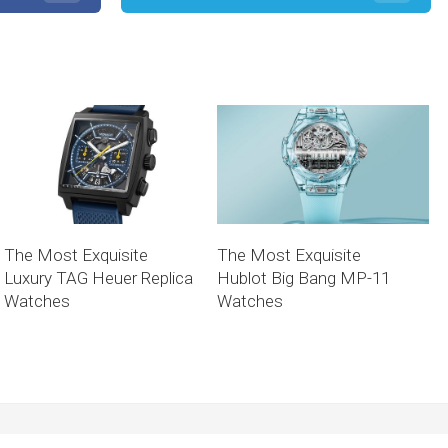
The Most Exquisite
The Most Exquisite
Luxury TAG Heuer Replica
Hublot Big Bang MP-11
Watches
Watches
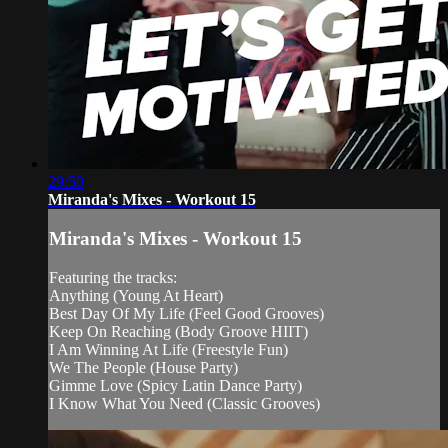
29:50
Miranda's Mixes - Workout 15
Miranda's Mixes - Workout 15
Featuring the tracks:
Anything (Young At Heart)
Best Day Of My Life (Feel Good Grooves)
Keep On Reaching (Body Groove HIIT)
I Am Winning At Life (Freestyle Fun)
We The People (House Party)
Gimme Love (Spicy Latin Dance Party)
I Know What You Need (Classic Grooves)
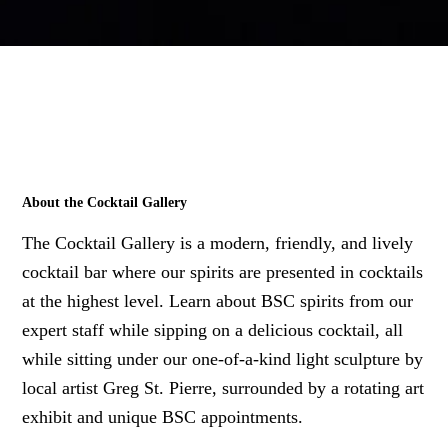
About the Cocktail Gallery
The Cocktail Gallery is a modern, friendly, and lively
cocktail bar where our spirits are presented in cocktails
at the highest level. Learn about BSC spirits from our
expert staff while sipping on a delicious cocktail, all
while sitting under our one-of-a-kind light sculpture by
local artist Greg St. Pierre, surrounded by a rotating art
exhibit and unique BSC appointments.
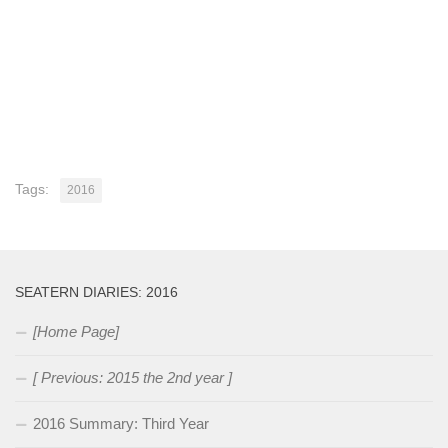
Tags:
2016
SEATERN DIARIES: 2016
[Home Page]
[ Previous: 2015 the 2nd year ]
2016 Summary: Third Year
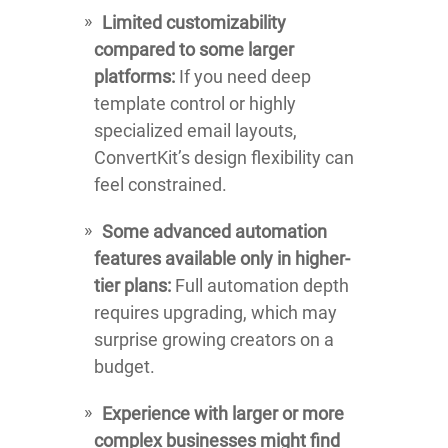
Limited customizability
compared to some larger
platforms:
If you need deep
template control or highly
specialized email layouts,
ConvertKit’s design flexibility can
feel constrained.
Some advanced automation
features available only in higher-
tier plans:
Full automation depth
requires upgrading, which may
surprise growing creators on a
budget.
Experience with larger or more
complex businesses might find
==
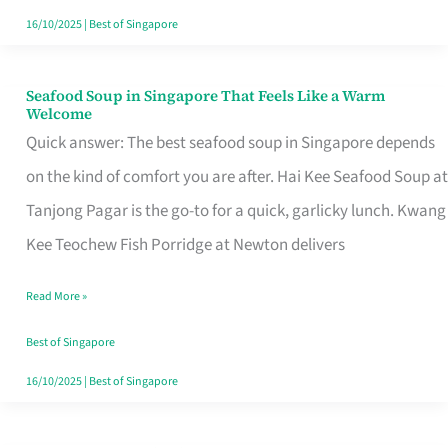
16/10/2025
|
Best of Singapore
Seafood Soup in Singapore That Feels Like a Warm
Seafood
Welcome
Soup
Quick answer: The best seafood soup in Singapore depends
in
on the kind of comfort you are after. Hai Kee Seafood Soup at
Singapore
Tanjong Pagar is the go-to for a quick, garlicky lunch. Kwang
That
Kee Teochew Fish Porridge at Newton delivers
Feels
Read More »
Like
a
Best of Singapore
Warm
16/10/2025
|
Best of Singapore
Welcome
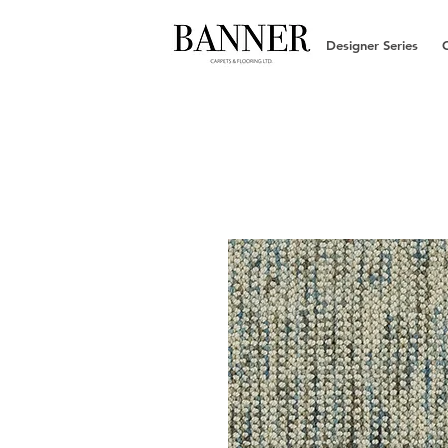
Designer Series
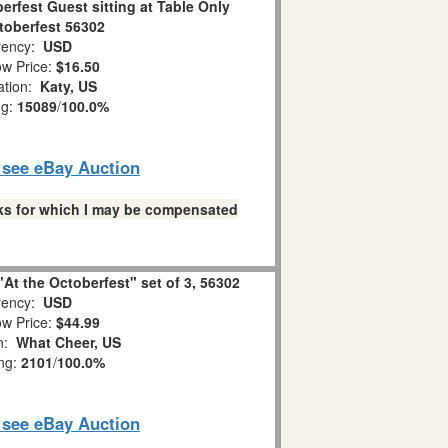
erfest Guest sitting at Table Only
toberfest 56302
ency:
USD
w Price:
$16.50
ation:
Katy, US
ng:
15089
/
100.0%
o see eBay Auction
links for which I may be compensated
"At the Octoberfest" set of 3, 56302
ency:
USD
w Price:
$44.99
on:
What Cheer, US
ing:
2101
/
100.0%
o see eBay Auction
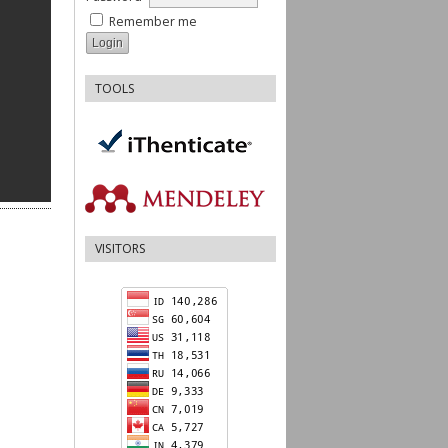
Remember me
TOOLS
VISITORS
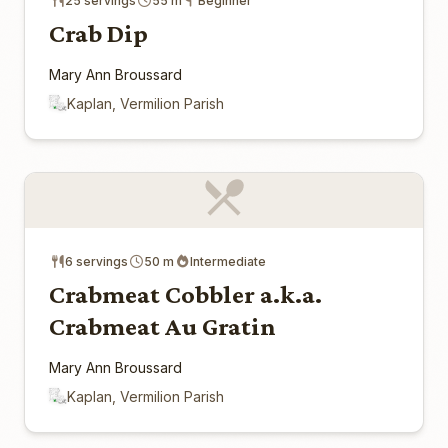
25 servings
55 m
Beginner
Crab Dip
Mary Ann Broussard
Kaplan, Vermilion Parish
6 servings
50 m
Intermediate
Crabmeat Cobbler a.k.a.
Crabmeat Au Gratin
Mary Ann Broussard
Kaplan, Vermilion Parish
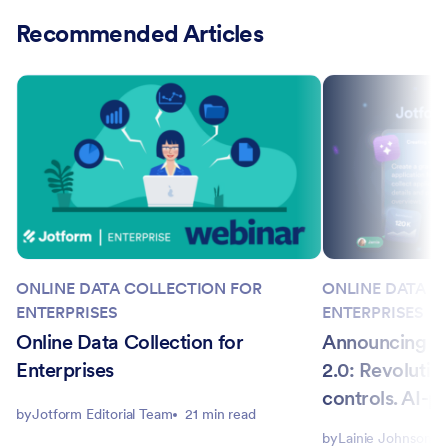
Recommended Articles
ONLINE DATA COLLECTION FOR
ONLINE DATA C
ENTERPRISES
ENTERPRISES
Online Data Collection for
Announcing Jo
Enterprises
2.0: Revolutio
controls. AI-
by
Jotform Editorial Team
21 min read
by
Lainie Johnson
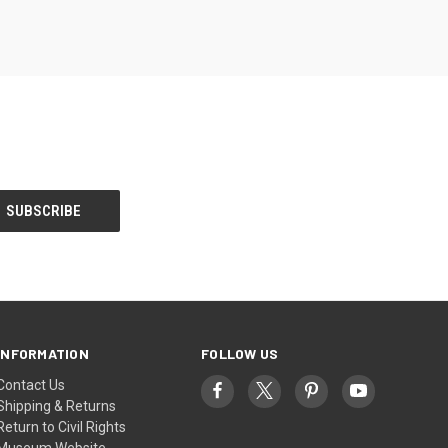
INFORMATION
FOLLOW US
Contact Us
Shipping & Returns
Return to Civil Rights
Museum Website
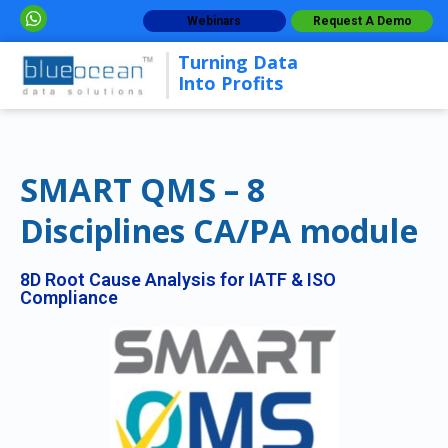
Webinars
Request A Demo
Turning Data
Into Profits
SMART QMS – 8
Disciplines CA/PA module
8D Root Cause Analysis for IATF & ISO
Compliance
* * *
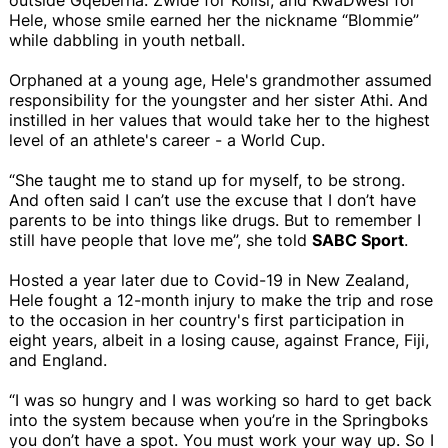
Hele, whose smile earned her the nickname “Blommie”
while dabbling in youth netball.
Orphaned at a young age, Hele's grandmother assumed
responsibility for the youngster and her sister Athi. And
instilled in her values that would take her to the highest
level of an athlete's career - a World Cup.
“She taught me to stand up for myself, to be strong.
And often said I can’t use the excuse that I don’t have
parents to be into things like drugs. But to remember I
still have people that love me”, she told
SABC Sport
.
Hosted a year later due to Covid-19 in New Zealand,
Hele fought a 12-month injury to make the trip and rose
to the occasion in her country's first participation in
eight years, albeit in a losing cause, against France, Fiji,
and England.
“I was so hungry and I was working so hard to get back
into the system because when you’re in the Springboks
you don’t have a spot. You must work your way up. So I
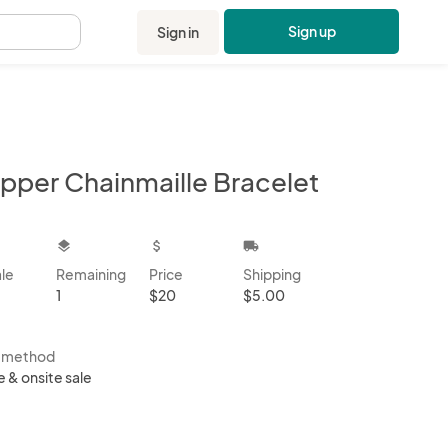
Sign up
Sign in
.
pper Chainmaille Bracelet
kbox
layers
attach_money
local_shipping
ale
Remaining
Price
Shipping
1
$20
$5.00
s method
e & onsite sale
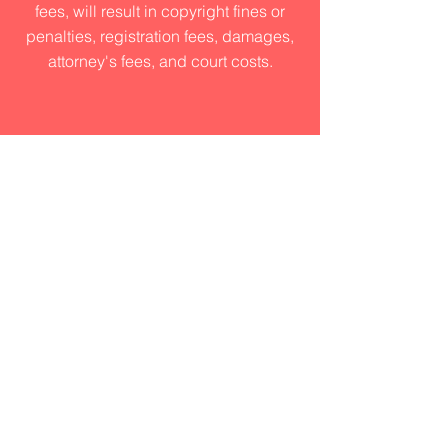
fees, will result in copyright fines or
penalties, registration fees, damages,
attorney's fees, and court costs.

### Exercise objective
Identify every line in the material above that contains the word "automation". Copy each of those lines in full.

### Task result
Some advanced automation
Full automation depth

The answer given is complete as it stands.